- ASSIGNMENT: Transcribe each record as written.

- MATERIAL SUPPLIED:
******
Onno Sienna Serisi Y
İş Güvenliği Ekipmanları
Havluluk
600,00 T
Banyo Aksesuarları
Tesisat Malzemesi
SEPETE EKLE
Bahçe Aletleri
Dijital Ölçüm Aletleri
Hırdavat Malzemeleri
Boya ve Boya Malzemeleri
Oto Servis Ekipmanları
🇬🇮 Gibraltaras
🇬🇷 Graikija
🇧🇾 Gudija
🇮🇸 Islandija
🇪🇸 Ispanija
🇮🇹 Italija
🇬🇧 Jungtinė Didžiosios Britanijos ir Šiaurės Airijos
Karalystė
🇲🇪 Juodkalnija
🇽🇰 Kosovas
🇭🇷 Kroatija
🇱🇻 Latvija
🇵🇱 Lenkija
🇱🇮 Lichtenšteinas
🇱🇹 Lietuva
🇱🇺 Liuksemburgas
******
- SOLUTION TO THE EXERCISE:
Onno Sienna Serisi Y
İş Güvenliği Ekipmanları
Havluluk
600,00 T
Banyo Aksesuarları
Tesisat Malzemesi
SEPETE EKLE
Bahçe Aletleri
Dijital Ölçüm Aletleri
Hırdavat Malzemeleri
Boya ve Boya Malzemeleri
Oto Servis Ekipmanları
🇬🇮 Gibraltaras
🇬🇷 Graikija
🇧🇾 Gudija
🇮🇸 Islandija
🇪🇸 Ispanija
🇮🇹 Italija
🇬🇧 Jungtinė Didžiosios Britanijos ir Šiaurės Airijos
Karalystė
🇲🇪 Juodkalnija
🇽🇰 Kosovas
🇭🇷 Kroatija
🇱🇻 Latvija
🇵🇱 Lenkija
🇱🇮 Lichtenšteinas
🇱🇹 Lietuva
🇱🇺 Liuksemburgas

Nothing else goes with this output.